Requirement ->
The reply should hold only the lines below beginning at the one with "Fechas y plazos" and ending at the one with "la Facultad", copied exactly, with every picture left out.

(Supplied data begins)

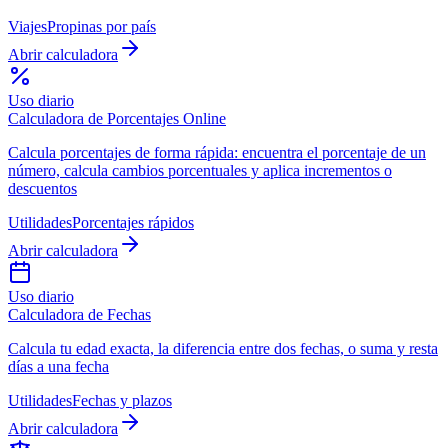
Viajes
Propinas por país
Abrir calculadora
Uso diario
Calculadora de Porcentajes Online
Calcula porcentajes de forma rápida: encuentra el porcentaje de un
número, calcula cambios porcentuales y aplica incrementos o
descuentos
Utilidades
Porcentajes rápidos
Abrir calculadora
Uso diario
Calculadora de Fechas
Calcula tu edad exacta, la diferencia entre dos fechas, o suma y resta
días a una fecha
Utilidades
Fechas y plazos
Abrir calculadora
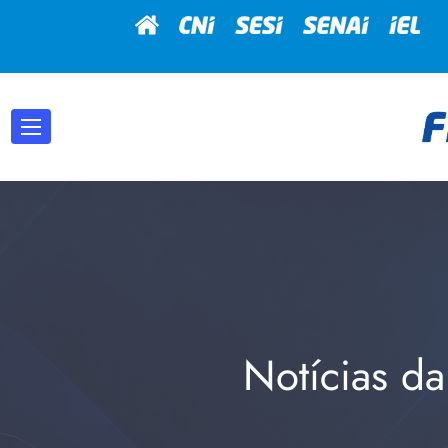
Notícias da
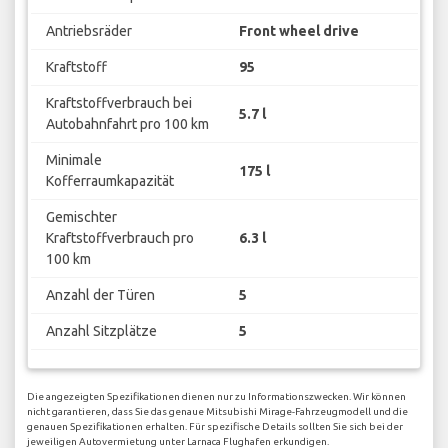
Antriebsräder
Front wheel drive
Kraftstoff
95
Kraftstoffverbrauch bei
5.7 l
Autobahnfahrt pro 100 km
Minimale
175 l
Kofferraumkapazität
Gemischter
Kraftstoffverbrauch pro
6.3 l
100 km
Anzahl der Türen
5
Anzahl Sitzplätze
5
Die angezeigten Spezifikationen dienen nur zu Informationszwecken. Wir können
nicht garantieren, dass Sie das genaue Mitsubishi Mirage-Fahrzeugmodell und die
genauen Spezifikationen erhalten. Für spezifische Details sollten Sie sich bei der
jeweiligen Autovermietung unter Larnaca Flughafen erkundigen.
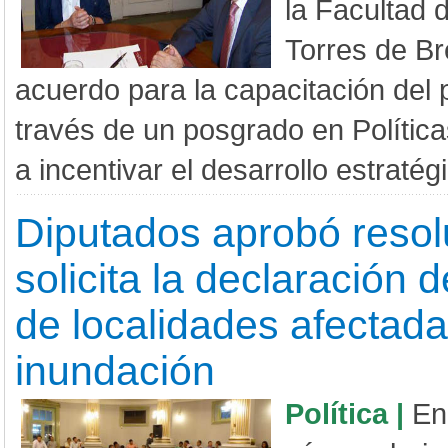
la Facultad 
Torres de Br
acuerdo para la capacitación del p
través de un posgrado en Política
a incentivar el desarrollo estratégi
Diputados aprobó resol
solicita la declaración
de localidades afectada
inundación
Política |
En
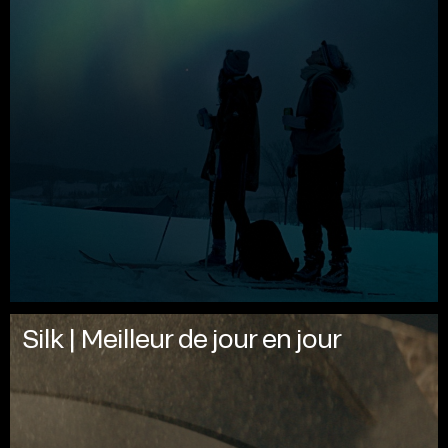
Silk | Meilleur de jour en jour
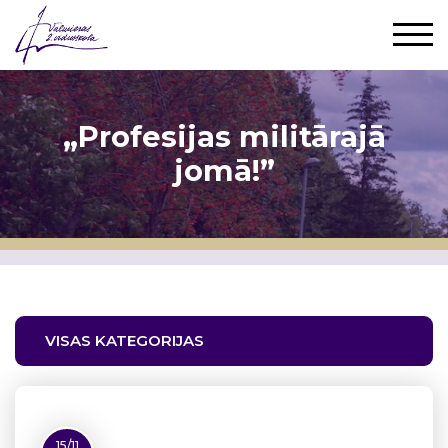
„Profesijas militārajā
jomā!”
VISAS KATEGORIJAS
15/11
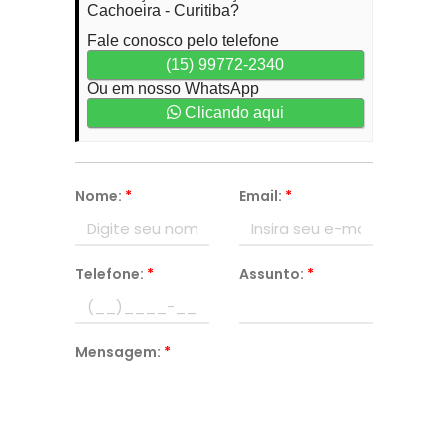
Cachoeira - Curitiba?
Fale conosco pelo telefone
(15) 99772-2340
Ou em nosso WhatsApp
Clicando aqui
Nome:
*
Email:
*
Telefone:
*
Assunto:
*
Mensagem:
*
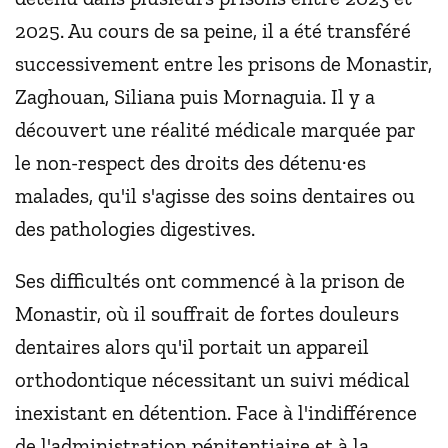
2025. Au cours de sa peine, il a été transféré
successivement entre les prisons de Monastir,
Zaghouan, Siliana puis Mornaguia. Il y a
découvert une réalité médicale marquée par
le non-respect des droits des détenu·es
malades, qu'il s'agisse des soins dentaires ou
des pathologies digestives.
Ses difficultés ont commencé à la prison de
Monastir, où il souffrait de fortes douleurs
dentaires alors qu'il portait un appareil
orthodontique nécessitant un suivi médical
inexistant en détention. Face à l'indifférence
de l'administration pénitentiaire et à la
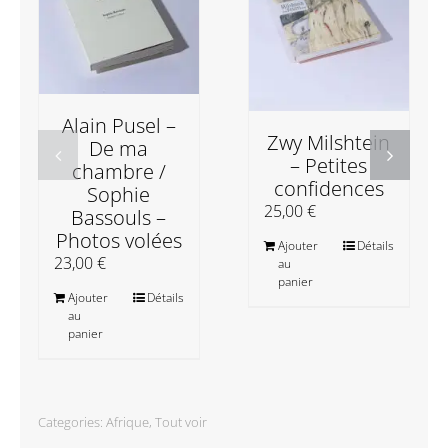
Alain Pusel –
Zwy Milshtein
De ma
– Petites
chambre /
confidences
Sophie
25,00
€
Bassouls –
Photos volées
Ajouter
Détails
23,00
€
au
panier
Ajouter
Détails
au
panier
Categories:
Afrique
,
Tout voir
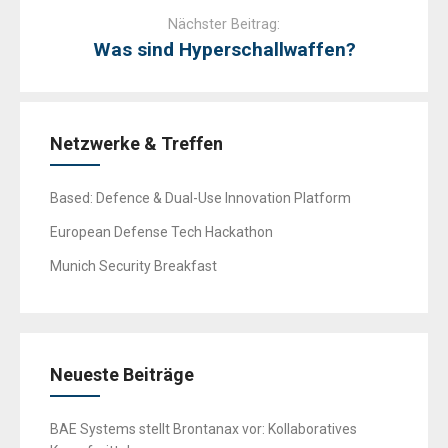
Nächster Beitrag:
Was sind Hyperschallwaffen?
Netzwerke & Treffen
Based: Defence & Dual-Use Innovation Platform
European Defense Tech Hackathon
Munich Security Breakfast
Neueste Beiträge
BAE Systems stellt Brontanax vor: Kollaboratives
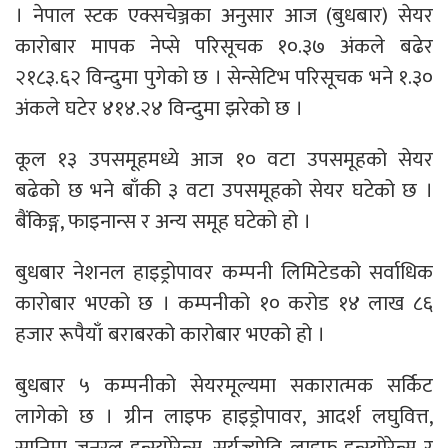
। नेपाल स्टक एक्सचेञ्जका अनुसार आज (बुधबार) सेयर
कारोबार मापक नेप्से परिसूचक १०.३७ अंकले बढेर
२१८३.६२ विन्दुमा पुगेको छ । सेन्सेटिभ परिसूचक भने १.३०
अंकले घटेर ४१४.२४ विन्दुमा झरेको छ ।
कूल १३ उपसमूहमध्ये आज १० वटा उपसमूहको सेयर
बढेको छ भने बाँकी ३ वटा उपसमूहको सेयर घटेको छ ।
बैंकिङ्ग, फाइनान्स र अन्य समूह घटेको हो ।
बुधबार नेशनल हाइड्रोपावर कम्पनी लिमिटेडको सर्वाधिक
कारोबार भएको छ । कम्पनीको १० करोड १४ लाख ८६
हजार रूपैयाँ बराबरको कारोबार भएको हो ।
बुधबार ५ कम्पनीको सेयरमूल्यमा सकारात्मक सर्किट
लागेको छ । ग्रीन लाइफ हाइड्रोपावर, आदर्श लघुवित्त,
सानिमा जनरल इन्स्योरेन्स, सुर्यज्योति लाइफ इन्स्योरेन्स र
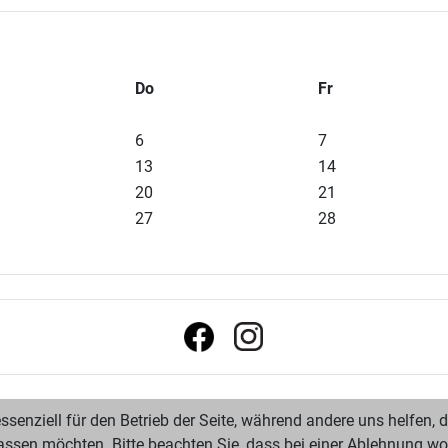
Do
Fr
6
7
13
14
20
21
27
28
ssenziell für den Betrieb der Seite, während andere uns helfen,
assen möchten. Bitte beachten Sie, dass bei einer Ablehnung wom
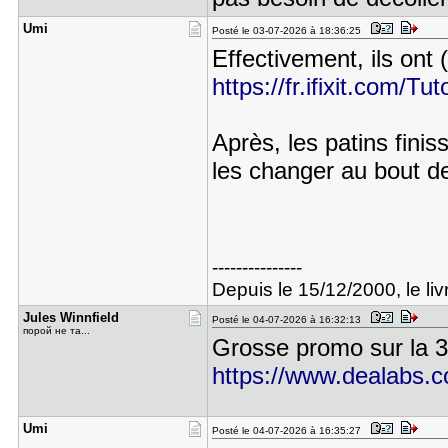
Umi
Posté le 03-07-2026 à 18:36:25
Effectivement, ils ont 
https://fr.ifixit.com/Tu
Après, les patins finis
les changer au bout d
---------------
Depuis le 15/12/2000, le livr
Jules Winn​field
Posté le 04-07-2026 à 16:32:13
порой не та...
Grosse promo sur la 3
https://www.dealabs.c
Umi
Posté le 04-07-2026 à 16:35:27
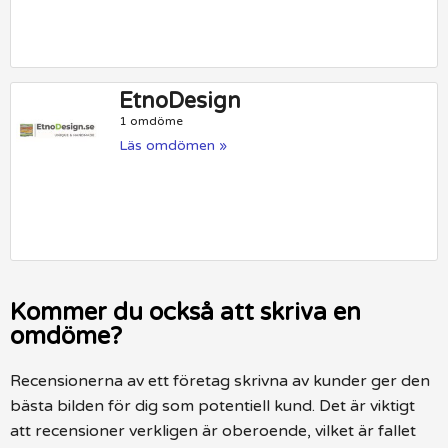
EtnoDesign
1 omdöme
Läs omdömen »
Kommer du också att skriva en
omdöme?
Recensionerna av ett företag skrivna av kunder ger den
bästa bilden för dig som potentiell kund. Det är viktigt
att recensioner verkligen är oberoende, vilket är fallet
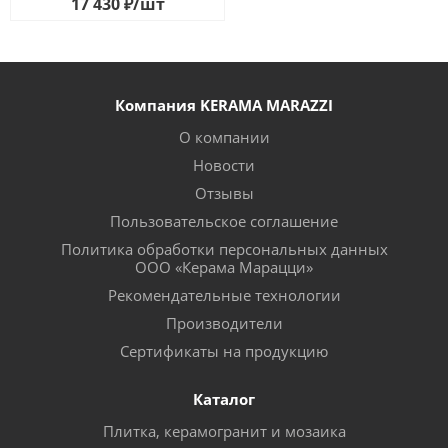
17 430
₽
/шт
Компания KERAMA MARAZZI
О компании
Новости
Отзывы
Пользовательское соглашение
Политика обработки персональных данных
ООО «Керама Марацци»
Рекомендательные технологии
Производители
Сертификаты на продукцию
Каталог
Плитка, керамогранит и мозаика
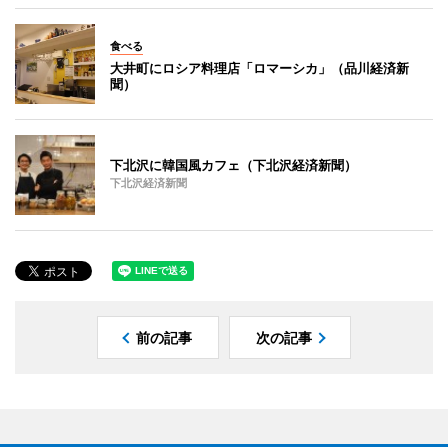
食べる
大井町にロシア料理店「ロマーシカ」（品川経済新
聞）
下北沢に韓国風カフェ（下北沢経済新聞）
下北沢経済新聞
前の記事
次の記事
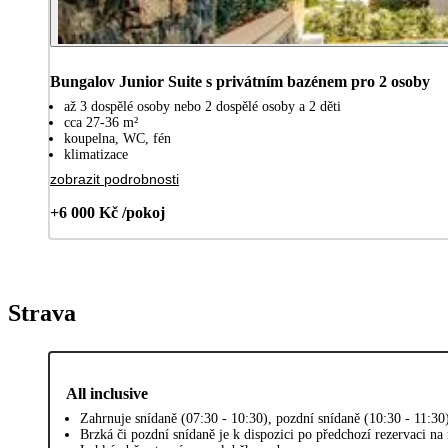
Bungalov Junior Suite s privátním bazénem pro 2 osoby
až 3 dospělé osoby nebo 2 dospělé osoby a 2 děti
cca 27-36 m²
koupelna, WC, fén
klimatizace
zobrazit podrobnosti
+6 000 Kč /pokoj
Strava
All inclusive
Zahrnuje snídaně (07:30 - 10:30), pozdní snídaně (10:30 - 11:30
Brzká či pozdní snídaně je k dispozici po předchozí rezervaci na 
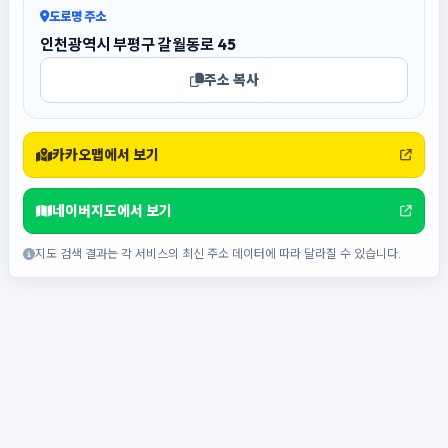
도로명 주소
인천광역시 부평구 갈월동로 45
주소 복사
카카오맵에서 보기
네이버지도에서 보기
지도 검색 결과는 각 서비스의 최신 주소 데이터에 따라 달라질 수 있습니다.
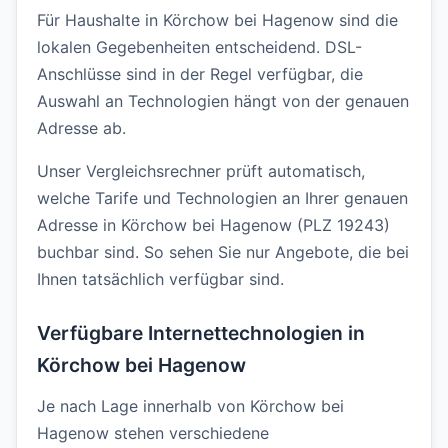
Für Haushalte in Körchow bei Hagenow sind die
lokalen Gegebenheiten entscheidend. DSL-
Anschlüsse sind in der Regel verfügbar, die
Auswahl an Technologien hängt von der genauen
Adresse ab.
Unser Vergleichsrechner prüft automatisch,
welche Tarife und Technologien an Ihrer genauen
Adresse in Körchow bei Hagenow (PLZ 19243)
buchbar sind. So sehen Sie nur Angebote, die bei
Ihnen tatsächlich verfügbar sind.
Verfügbare Internettechnologien in
Körchow bei Hagenow
Je nach Lage innerhalb von Körchow bei
Hagenow stehen verschiedene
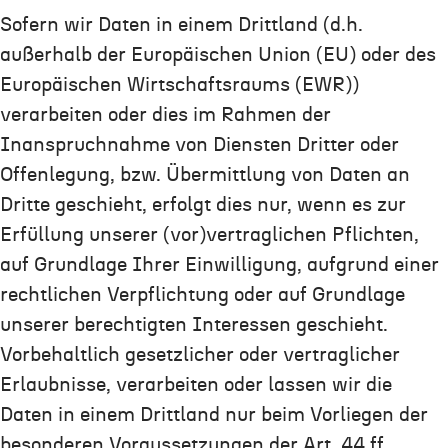
Sofern wir Daten in einem Drittland (d.h.
außerhalb der Europäischen Union (EU) oder des
Europäischen Wirtschaftsraums (EWR))
verarbeiten oder dies im Rahmen der
Inanspruchnahme von Diensten Dritter oder
Offenlegung, bzw. Übermittlung von Daten an
Dritte geschieht, erfolgt dies nur, wenn es zur
Erfüllung unserer (vor)vertraglichen Pflichten,
auf Grundlage Ihrer Einwilligung, aufgrund einer
rechtlichen Verpflichtung oder auf Grundlage
unserer berechtigten Interessen geschieht.
Vorbehaltlich gesetzlicher oder vertraglicher
Erlaubnisse, verarbeiten oder lassen wir die
Daten in einem Drittland nur beim Vorliegen der
besonderen Voraussetzungen der Art. 44 ff.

(Supplied data ends)

Exercise answer ->
Fechas y plazos
Abrir calculadora
Notícias da
Antriebsräder
Front wheel drive
Kraftstoff
95
Kraftstoffverbrauch bei
5.7 l
Autobahnfahrt pro 100 km
Minimale
175 l
Kofferraumkapazität
Gemischter
Kraftstoffverbrauch pro
6.3 l
100 km
Anzahl der Türen
5
Anzahl Sitzplätze
5
Die angezeigten Spezifikationen dienen nur zu Informationszwecken. Wir können
nicht garantieren, dass Sie das genaue Mitsubishi Mirage-Fahrzeugmodell und die
genauen Spezifikationen erhalten. Für spezifische Details sollten Sie sich bei der
jeweiligen Autovermietung unter Larnaca Flughafen erkundigen.
la Facultad 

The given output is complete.